Fruits

MINTED PEARS

These refreshing pears make a lovely light dessert. Serve unadorned or topped with a little whipped cream, vanilla yogurt, or a small scoop of vanilla ice cream.


PREP: 45 MINUTES COOK: 5 MINUTES PROCESS: 20 MINUTES MAKES: 7 PINTS


1. In a small saucepan mash the mint leaves with the back of a spoon. Stir in the 1 cup water; heat to boiling. Remove from heat; let stand for 10 minutes. Strain liquid through a fine-mesh sieve, pressing on leaves with the back of a spoon; discard leaves. Set mint-flavored water aside.

2. For syrup, in a 4- to 6-quart pot combine the 5⅔ cups water and sugar. Cook and stir until sugar dissolves. Add the mint-flavored water. Keep syrup hot, but do not boil.

3. Wash, peel, core, and halve or quarter pears; place pear halves or quarters in ascorbic acid color keeper solution as they are peeled and cut. Drain pears; add to syrup. Heat to boiling. Cover and boil gently for 5 minutes.

4. Using a slotted spoon, pack hot pears into hot sterilized pint canning jars, leaving a ½-inch headspace. Cover with the hot syrup, maintaining the ½-inch headspace. Wipe jar rims; adjust lids and screw bands.

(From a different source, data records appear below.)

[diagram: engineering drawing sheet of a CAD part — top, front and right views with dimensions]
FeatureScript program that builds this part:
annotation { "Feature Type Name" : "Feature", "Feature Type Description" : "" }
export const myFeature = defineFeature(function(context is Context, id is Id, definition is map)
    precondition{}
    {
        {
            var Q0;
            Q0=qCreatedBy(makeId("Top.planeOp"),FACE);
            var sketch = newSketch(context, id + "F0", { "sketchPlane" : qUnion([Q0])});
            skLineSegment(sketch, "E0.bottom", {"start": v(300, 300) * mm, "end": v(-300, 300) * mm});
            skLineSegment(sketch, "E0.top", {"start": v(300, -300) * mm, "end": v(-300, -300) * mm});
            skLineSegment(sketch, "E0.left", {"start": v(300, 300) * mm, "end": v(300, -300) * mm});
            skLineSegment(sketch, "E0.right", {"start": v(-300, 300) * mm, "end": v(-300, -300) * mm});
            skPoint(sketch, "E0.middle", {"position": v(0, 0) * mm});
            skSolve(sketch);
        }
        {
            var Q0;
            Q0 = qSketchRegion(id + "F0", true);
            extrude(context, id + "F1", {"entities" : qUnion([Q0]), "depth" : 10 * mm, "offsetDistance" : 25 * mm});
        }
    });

5. Process filled jars in a boiling-water canner for 20 minutes (start timing when water returns to boiling). Remove jars from canner; cool on wire racks.

PER 2 PEAR HALVES: 163 cal., 1 g fat (0 g sat. fat), 0 mg chol., 3 mg sodium, 42 g carb., 4 g fiber, 1 g pro.


PREPPING PEARS

Pears are so pretty halved or quartered and packed into jars. To get pears ready for canning, peel with a vegetable peeler and use a melon baller to neatly scoop out the core and seeds.